When I use the command python generate_data.py -d medmnistC -a 0.1 -cn 100, it takes a long time to execute and seems to fail because I previously used python generate_data.py -d medmnistC -a 0.5 -cn 100. Do you know how to resolve this issue?

KarhouTam commented 12 months ago

Hi, @elegy112138. If you wanna kepp the -a 0.1 -cn 100 settings, you can decrease the --least_samples (set as 40 by default) and run again. Dirichlet partition scheme can run for unpredictably long time due to small --alpha with big -cn and --least_samples.

elegy112138 commented 12 months ago

I used to run the command python generate_data.py -d medmnistC -a 0.1 -cn 100 quickly before, but now it has suddenly become very slow. I don't want to change the value of --least_samples. Is it possible to make this command run successfully by waiting for a long time?

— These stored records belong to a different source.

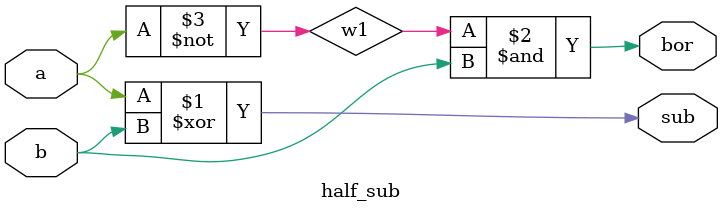
<source format=v>
`timescale 1ns / 1ps
module half_sub(sub, bor, a, b  );
	input a, b;
	output sub, bor;
	wire w1;
	xor xor1(sub, a, b);
	not not1(w1, a);
	and and1(bor, w1, b);

endmodule

</source>
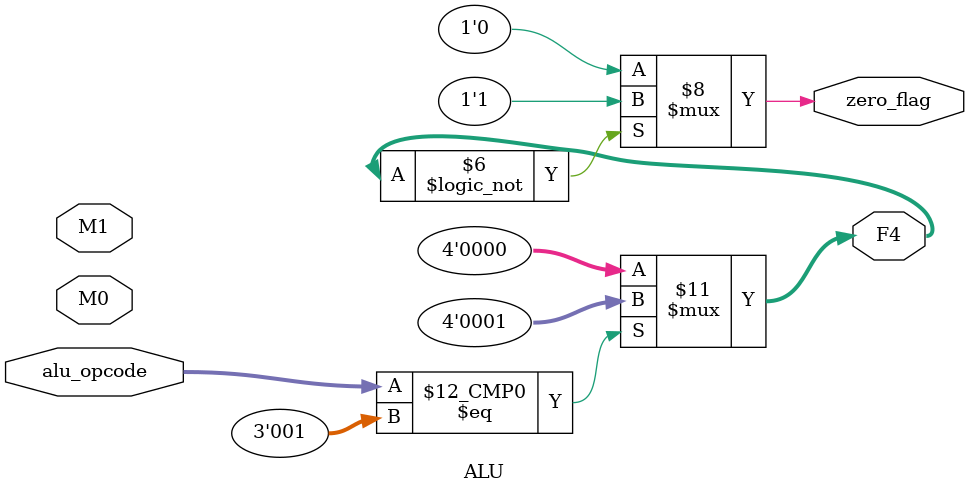
<source format=v>
module ALU (M1, M0, alu_opcode, F4, zero_flag);
  parameter size = 4;
  input [size-1:0] M0, M1;
  input [size-2:0] alu_opcode;
  output reg [size-1:0] F4;
  output reg zero_flag;
  
  always @(M0 or M1 or alu_opcode)
    begin
      case(alu_opcode)
        001: F4 <= 1;   //set
        010: F4 <= M1 + 1;    //increment
        011: F4 <= M1 - 1 ;    //decrement
        101: F4 <= M1;    //store -> R[xx] to data_out
        110: F4 <= M1 + M0;   //add
        111: F4 <= M0;   //copy -> R[yy] to R[xx]
        default: F4 <= 0;
      endcase
    end
    
  always @(F4) 
    begin
      if (!F4)
        zero_flag = 1;
      else
        zero_flag = 0;
    end
	 
endmodule
</source>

KarhouTam commented 12 months ago

I used to run the command python generate_data.py -d medmnistC -a 0.1 -cn 100 quickly before

Could you offer some information of that previous code, like commit details?

elegy112138 commented 12 months ago

I apologize, but I may not be able to submit. However, I can run this command quickly on other datasets, except for medmnistC now

KarhouTam commented 12 months ago

No need to apologize. It's okay. 😂 Since I barely change the Dirichlet partitioning scheme, and I just tried that partition settings on my workspace and the program stuck also, so I am curious about that previous code. BTW, You can try change random seed also.

elegy112138 commented 12 months ago

I'm currently running comparative experiments, and the previous experiments were conducted with the following dataset_args: 'dataset_args': { 'dataset': 'medmnistC', 'client_num': 100, 'fraction': 0.5, 'seed': 42, 'split': 'sample', 'alpha': 0.1, 'least_samples': 40 } I don't want to change these parameters to maintain consistency as a control variable. Are you also experiencing a slowdown in running the data partitioning command now?

KarhouTam commented 12 months ago

Running with your settings only cost 3s

KarhouTam commented 11 months ago

This issue is closed due to long time no response.